*Work task*. Reproduce the listing that follows word for word, without its pictures.

*Data listing*.
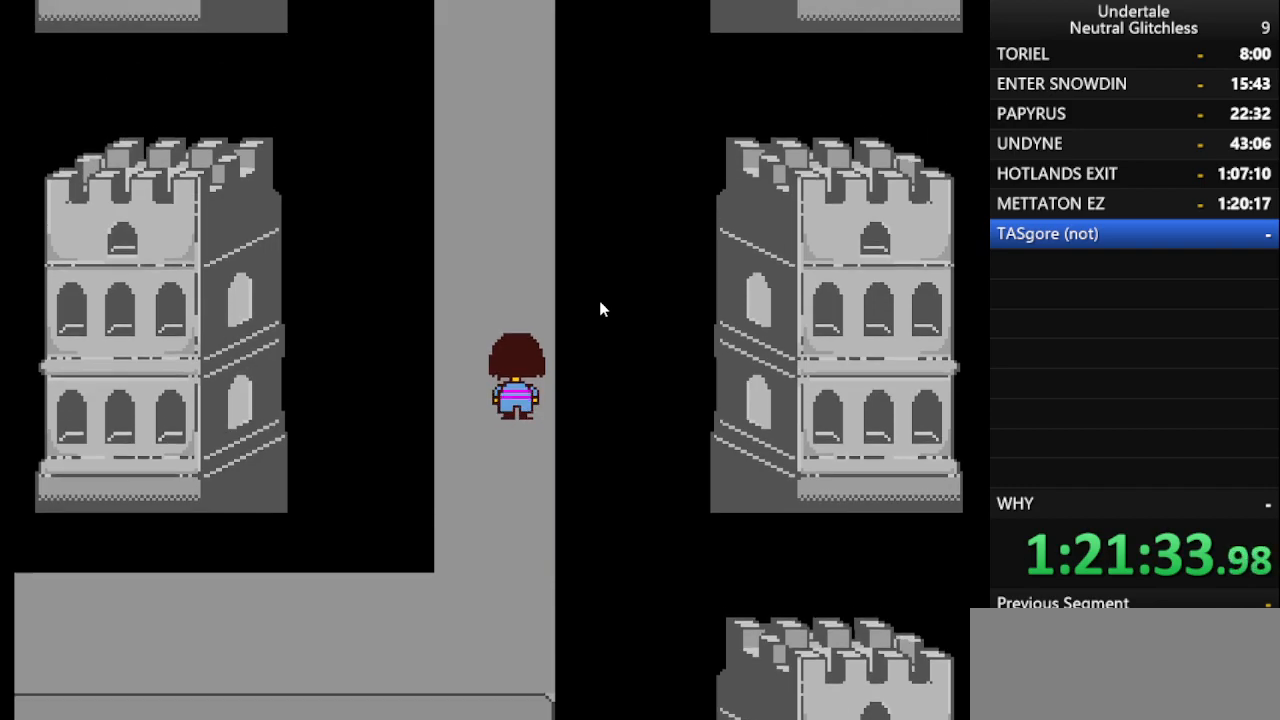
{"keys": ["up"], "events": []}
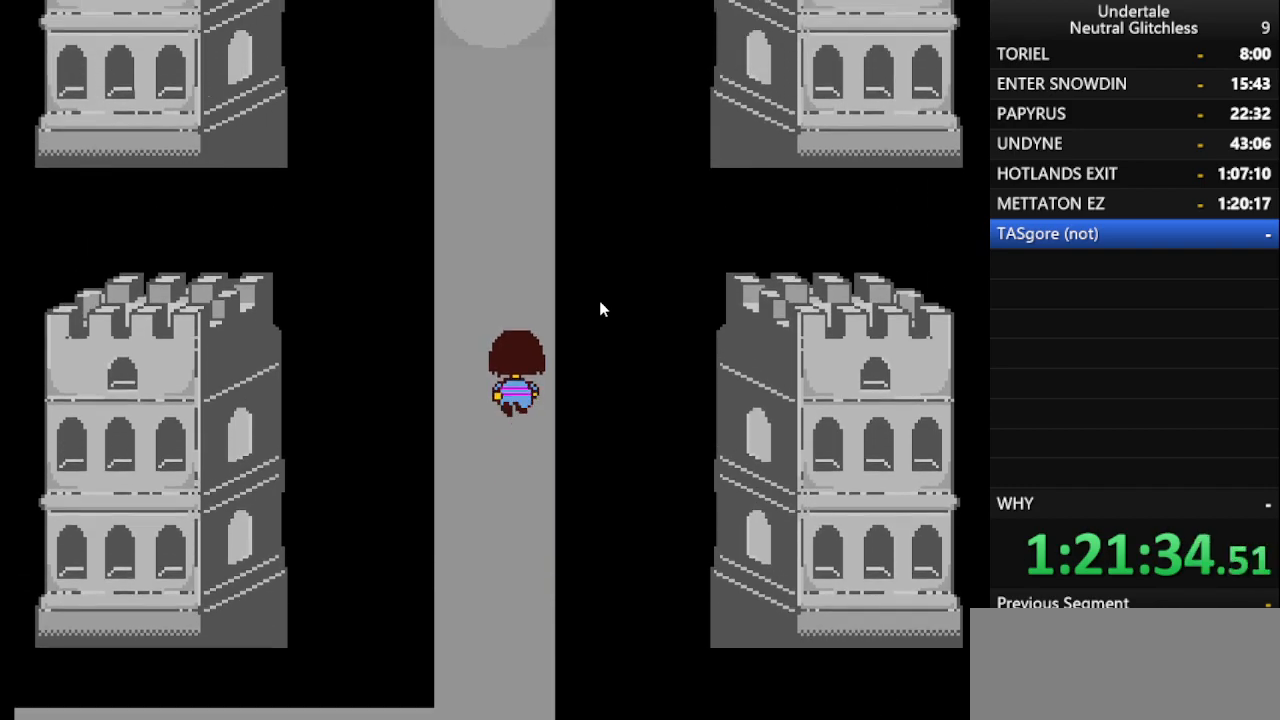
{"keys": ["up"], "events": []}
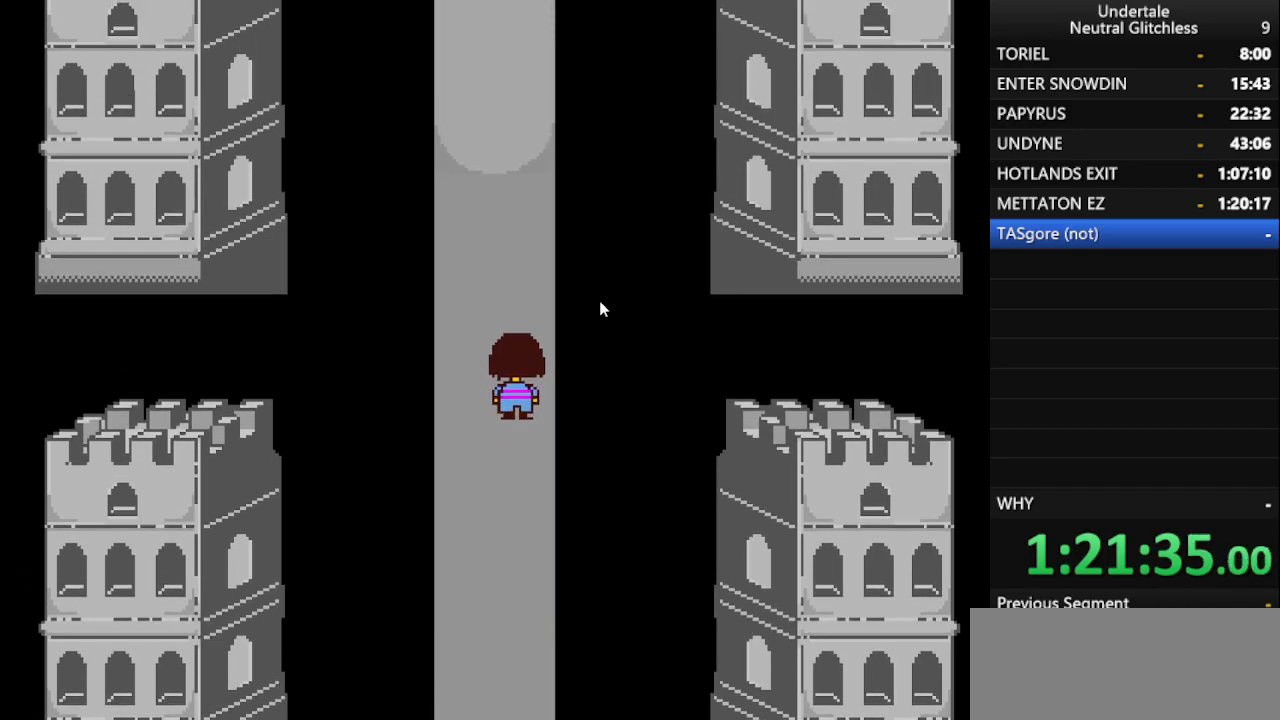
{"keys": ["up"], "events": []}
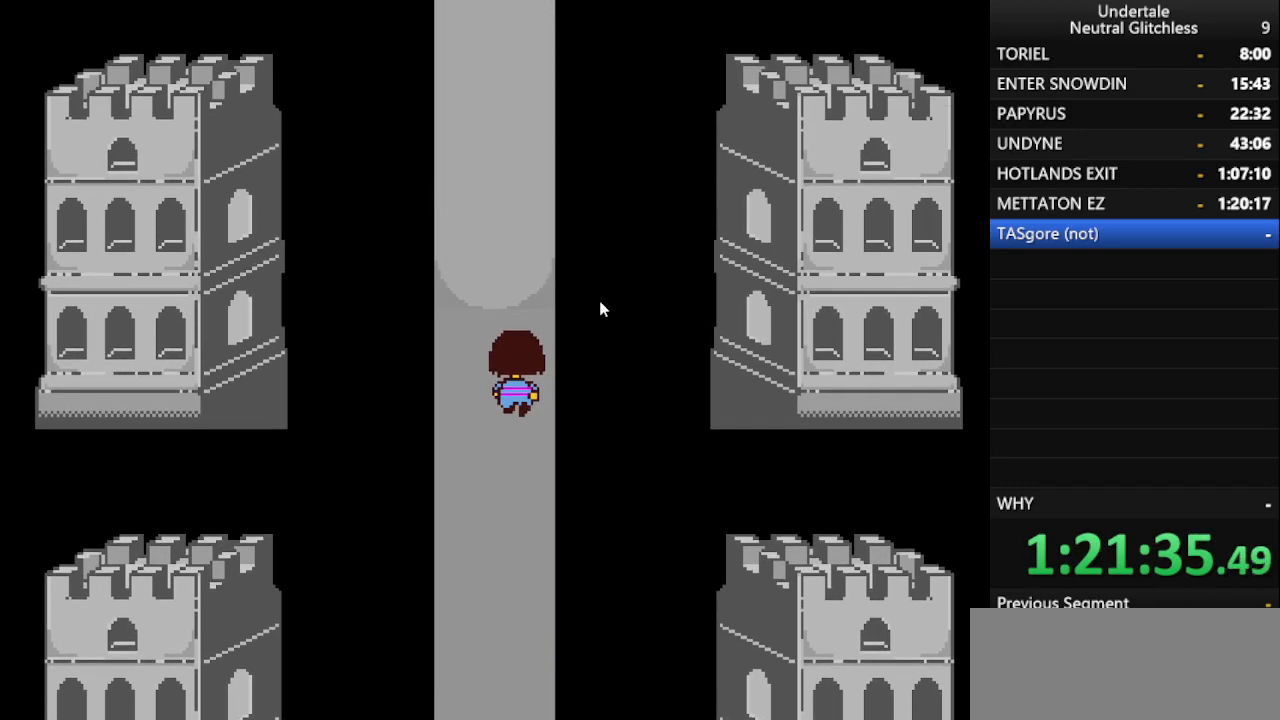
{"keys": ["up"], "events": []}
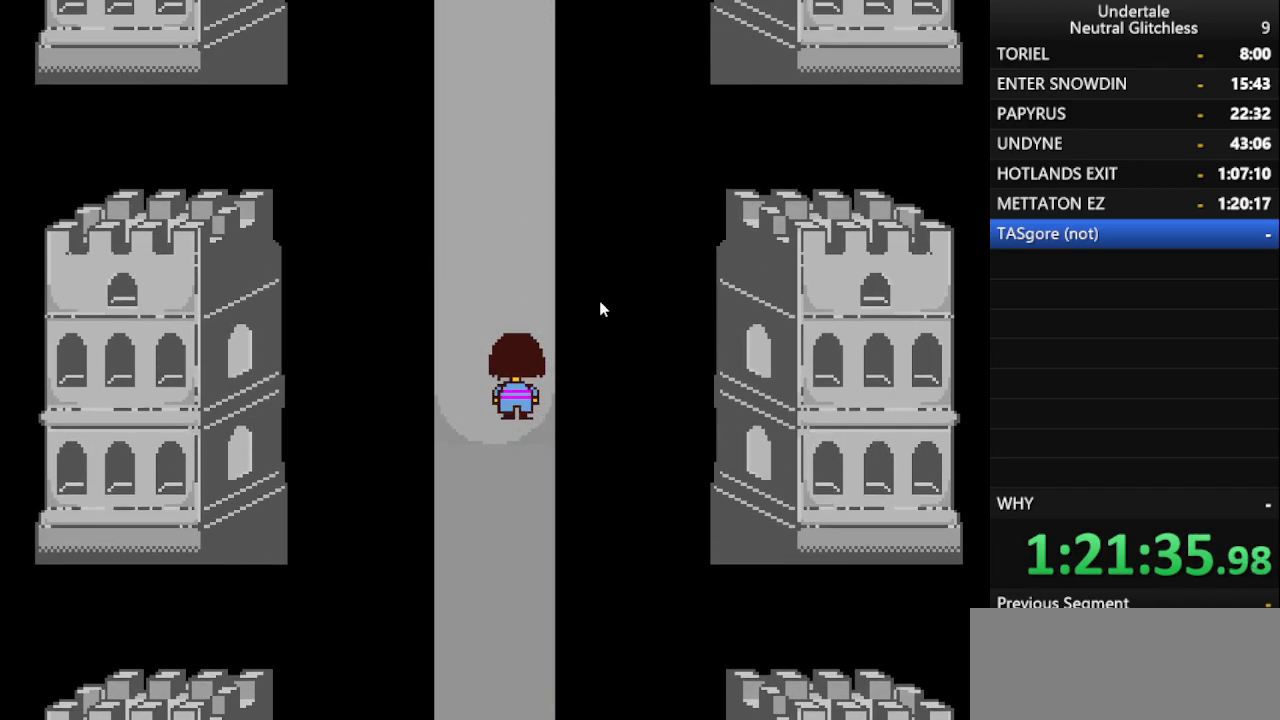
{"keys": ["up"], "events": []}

*Expected answer*.
{"keys": ["up"], "events": []}
{"keys": ["up"], "events": []}
{"keys": ["up"], "events": []}
{"keys": ["up"], "events": []}
{"keys": ["up"], "events": []}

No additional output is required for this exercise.